"I don't know anything about it," Caroline said coldly. "I'm waiting for someone to come, myself. There's nobody here. I don't live here at all."
With that, and because she was embarrassed and cross and hungry, she opened her book ostentatiously and affected to read busily. The girl frowned angrily a moment, then gave a foreign little shrug of her shoulder and settled herself in a low rocking chair near the bread, her hands loose in her lap. The old clock ticked reprovingly through the hot and conscious silence of the room, but there was no other sound. Caroline could not have lifted her eyes to save her life, and the older girl's lips curled scornfully: her eyelids were sullen.

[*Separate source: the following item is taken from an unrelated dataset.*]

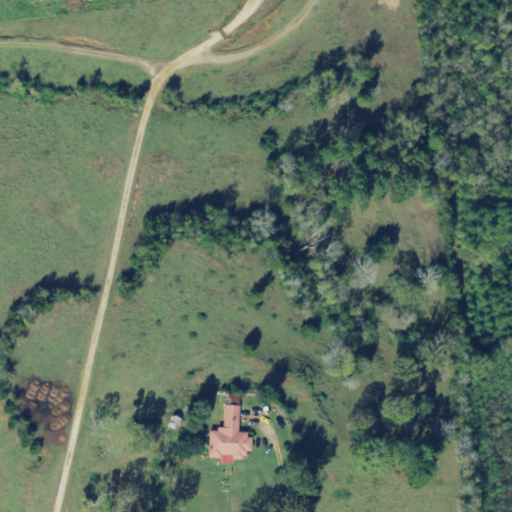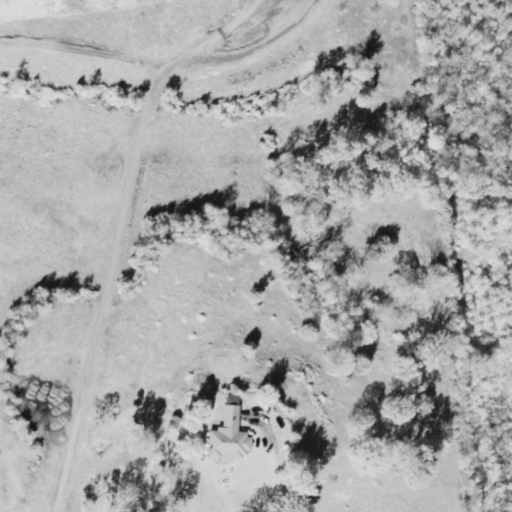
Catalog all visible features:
building: (232, 436)
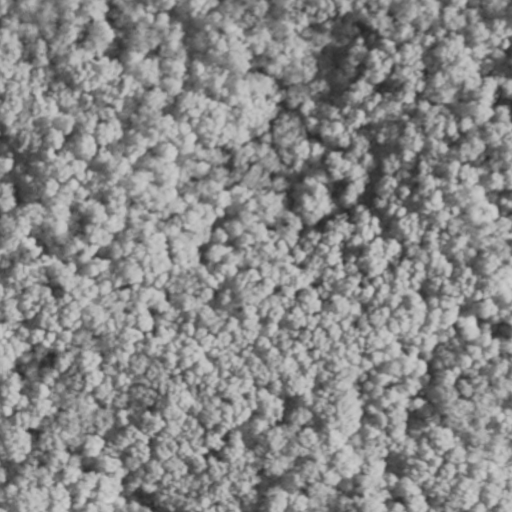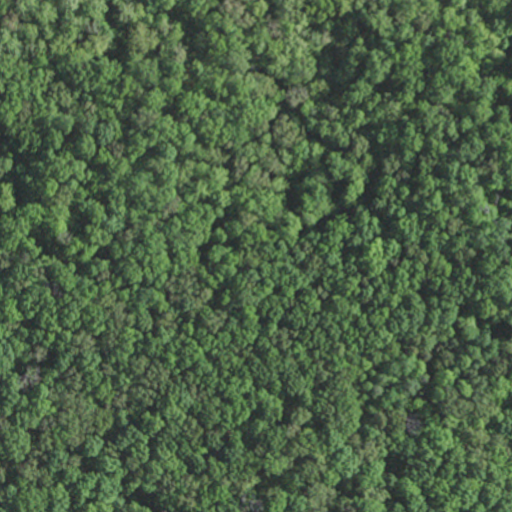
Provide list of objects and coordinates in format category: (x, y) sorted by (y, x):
road: (257, 505)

After a few moments of this intolerable stillness the same low rumbling sound was heard again, this time moving nearer. Something was advancing to the kitchen from a farther room, and as they looked instinctively at the door it pushed open slowly and a sort of foot rest upon wheels appeared; two large wheels followed, and a woman pushed her chair into the kitchen. She was a large, good-looking woman, middle-aged, and not weak, evidently, for she managed her chair easily with one hand; the other held a slice of pink ham on a white platter in her lap. Her face, under a placid parting of grayish fair hair, was rather high colored than of an invalid pallor, her chest broad and deep, her blue eyes at once kind and keen. She wore a neat dress of dark-blue print with a prim, old-fashioned linen collar and a blue bow, a white apron around her plump waist almost covered the patchwork quilt that wrapped her from the hips down: a shell comb showed slightly above her crisp hair. As she faced her two angry guests a smile of unmistakable sincerity and delight greeted them.
"Well, of all things!" she cried eagerly; "how long, 'you been here?"

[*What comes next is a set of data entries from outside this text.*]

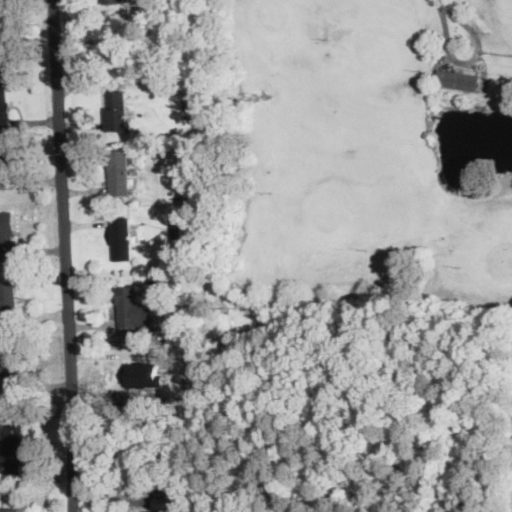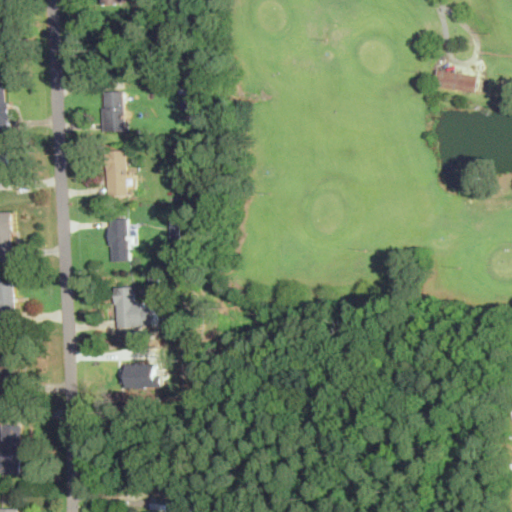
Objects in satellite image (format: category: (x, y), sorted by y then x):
building: (113, 1)
building: (115, 1)
building: (459, 77)
building: (459, 79)
building: (4, 104)
building: (5, 104)
building: (116, 108)
building: (116, 109)
building: (7, 166)
building: (6, 167)
building: (119, 169)
building: (119, 170)
building: (7, 235)
building: (7, 236)
building: (122, 237)
building: (122, 237)
road: (68, 255)
building: (8, 299)
building: (8, 302)
building: (132, 307)
building: (133, 307)
building: (11, 367)
building: (11, 370)
building: (144, 374)
building: (12, 446)
building: (12, 447)
building: (11, 508)
building: (10, 509)
building: (159, 510)
building: (159, 510)
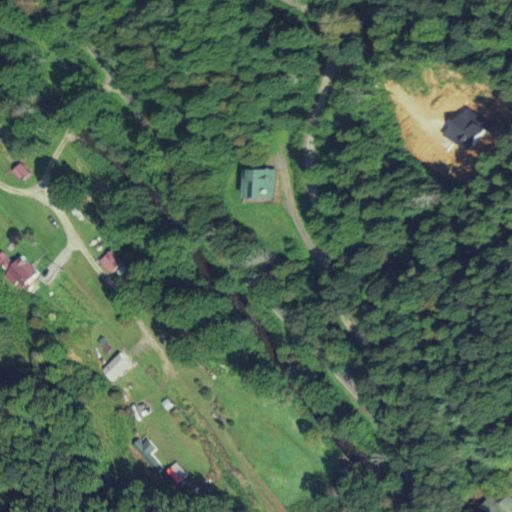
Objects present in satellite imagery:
road: (48, 150)
building: (18, 175)
building: (255, 187)
road: (231, 262)
building: (108, 265)
building: (17, 276)
building: (111, 371)
building: (504, 506)
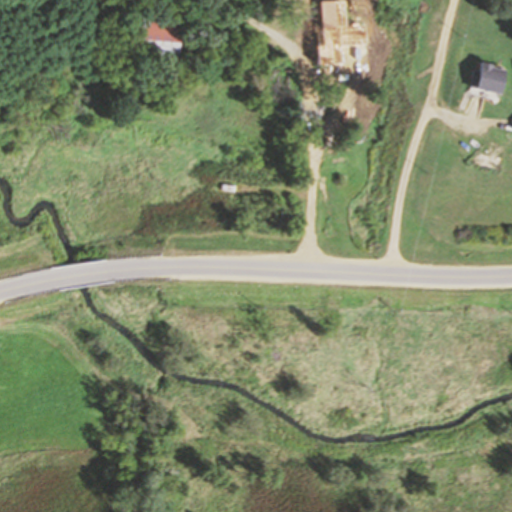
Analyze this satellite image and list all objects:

Caroline waited sulkily for her social superior; the girl was undoubtedly a "young lady." Her errand was soon explained, her question asked.
"Something to eat?" echoed their delighted hostess. "Well, I should think so! I'm just getting my dinner. Of course I'm all alone, this time o' day, but I always say if I'm good enough to cook it well, I'm good enough to eat it comfortable, and I sit down to table just's if the family was all here. There's some that believe in a bite and a bit, when the men folks are out, but I never did. And then—" she blushed shyly like a girl—"I always want to feel ready in case anyone should come. Just in case. He says it's foolishness, but look at you two, now! How'd I feel if I wasn't prepared! And once—in April, 'twas—a sewing-machine man came. I had ham then, too."
She beamed on them, frankly overjoyed in their company, and in the mellow warmth of that honest pleasure the fog and anger in the room rolled back like mist under a noon sun, and Caroline unbent, named herself, and mentioned her donkey and their woodland journey.
"You don't say!"
Quick as a flash their hostess was across the room and peering through the window.
"Well, of all the funny little fellows! I never saw one before, that I remember. Aren't those red tossels neat, though! I s'pose he's tame?"